Sometimes a stressful day leads to soothing with salty chips, a pint of ice cream, or large order of greasy french fries. It can be momentarily comforting to eat these carb-laden, fatty foods that send serotonin levels up, dousing the brain's stress hormone, cortisol, and lending a momentary sense of calm.

According to the American Psychology Association, 39 percent of adults say they've "overeaten or eaten unhealthy foods because of stress” on a monthly basis. Almost half of those stress eaters report engaging in this kind of emotional binging weekly or more often.

What is Stress Eating?

"Many adults report engaging in unhealthy eating behaviors as a result of stress and say that these behaviors can lead to undesirable consequences, such as feeling sluggish or lazy and feeling bad about their bodies," according to the report from the APA. And according to the CDC, poor nutrition leads to chronic conditions including overweight and obesity, heart disease and stroke, type 2 diabetes, cancer, and deficits in brain function.
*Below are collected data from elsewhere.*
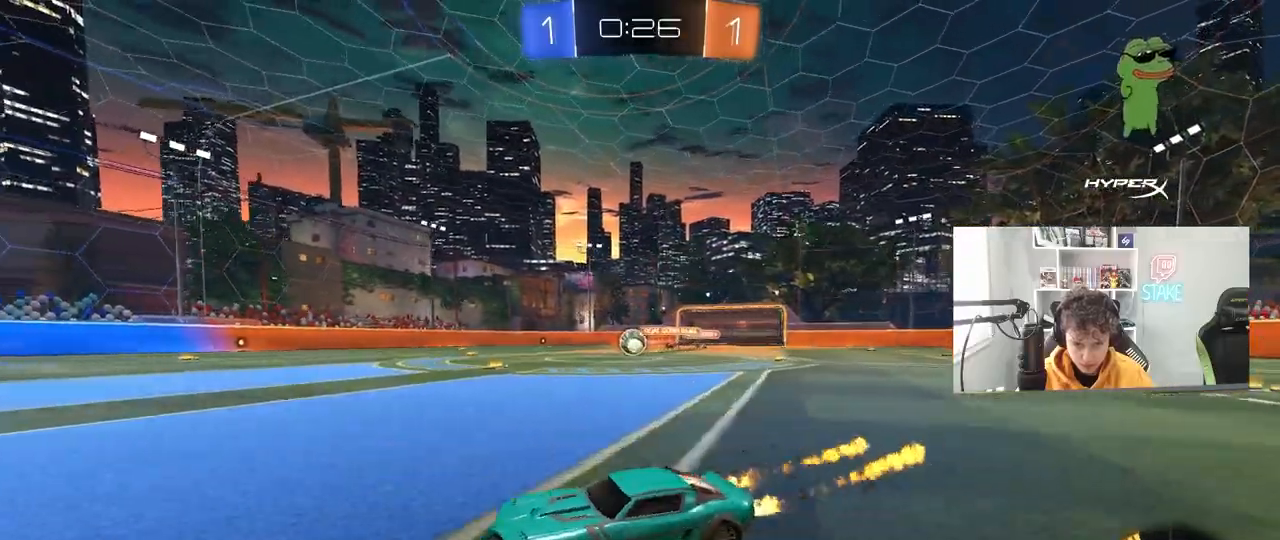
{"keys": [], "mouse": [], "mouse_move": "still", "events": [[17, "d", "up"], [217, "d", "down"], [217, "mouse_left", "up"], [250, "d", "up"], [250, "w", "up"]]}
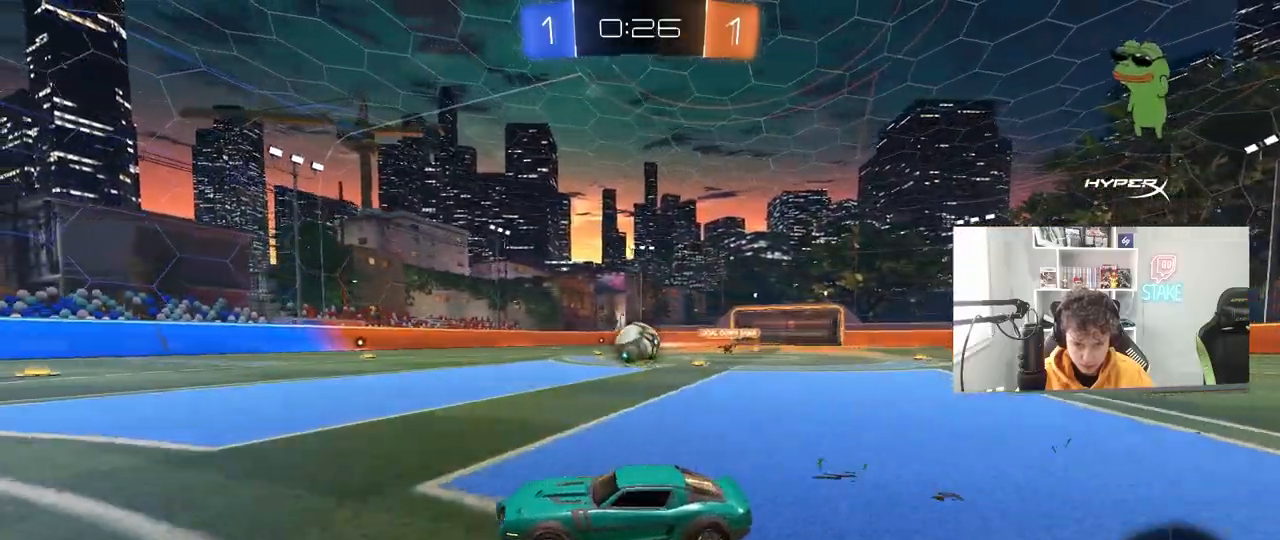
{"keys": ["d", "s", "shift"], "mouse": ["left", "right"], "mouse_move": "down-left", "events": [[33, "a", "down"], [83, "s", "down"], [133, "a", "up"], [133, "mouse_right", "down"], [167, "mouse_right", "up"], [183, "s", "up"], [317, "d", "down"], [367, "mouse_left", "down"], [367, "w", "down"], [417, "mouse_right", "down"], [417, "shift", "down"], [467, "s", "down"], [467, "w", "up"]]}
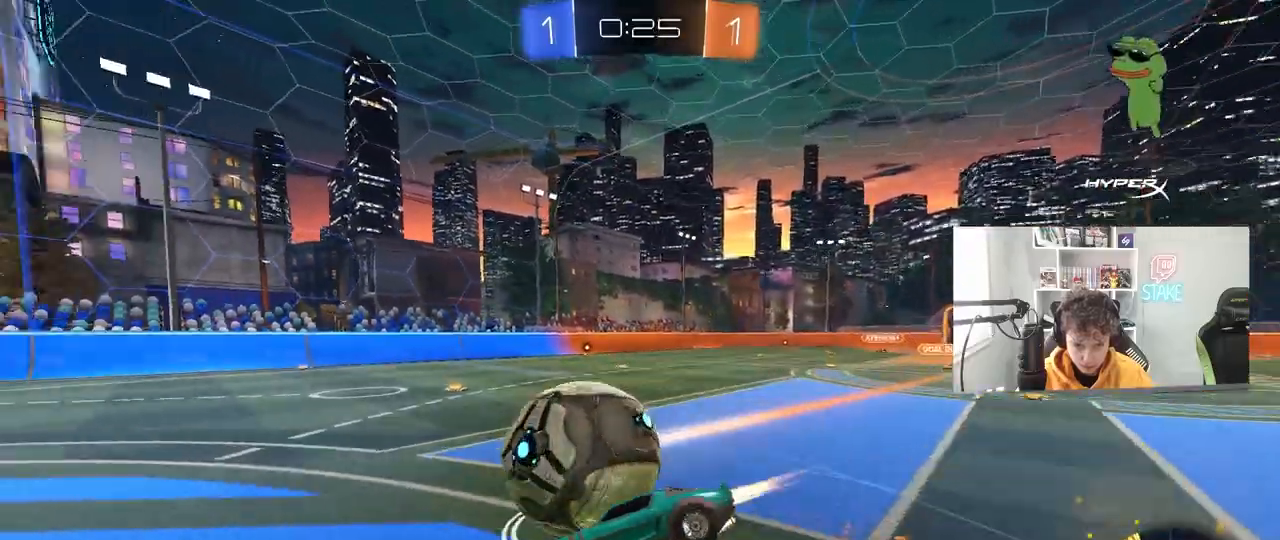
{"keys": ["d", "shift"], "mouse": ["left"], "mouse_move": "still", "events": [[50, "mouse_right", "up"], [183, "mouse_left", "up"], [433, "s", "up"], [467, "mouse_left", "down"]]}
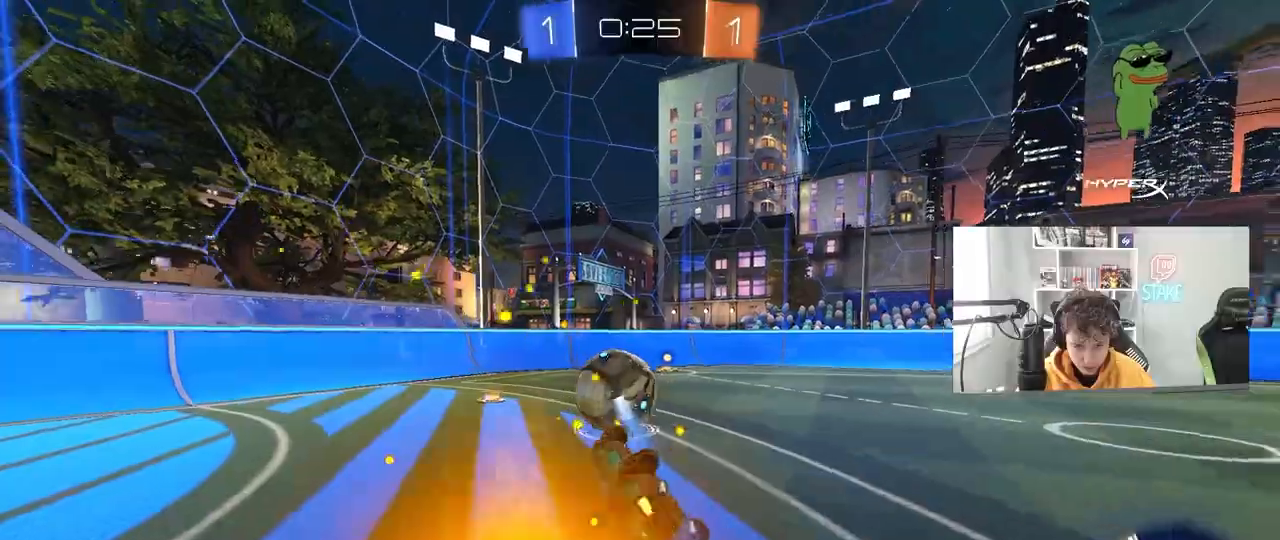
{"keys": [], "mouse": ["left"], "mouse_move": "still", "events": [[17, "s", "down"], [250, "shift", "up"], [350, "d", "up"], [350, "s", "up"]]}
Stress eating refers to when people turn to high-calorie and high-fat foods during stressful moments, which causes their bodies also store more fat than when they are relaxed, the American Psychological Association states. A recent study shows that women feel more emotionally down after eating junk food than men do.

How to Stop Stress Eating

First recognize you're doing it, according to new research, and then plan a "lifestyle intervention" to lower stress and lead you to healthier food choices.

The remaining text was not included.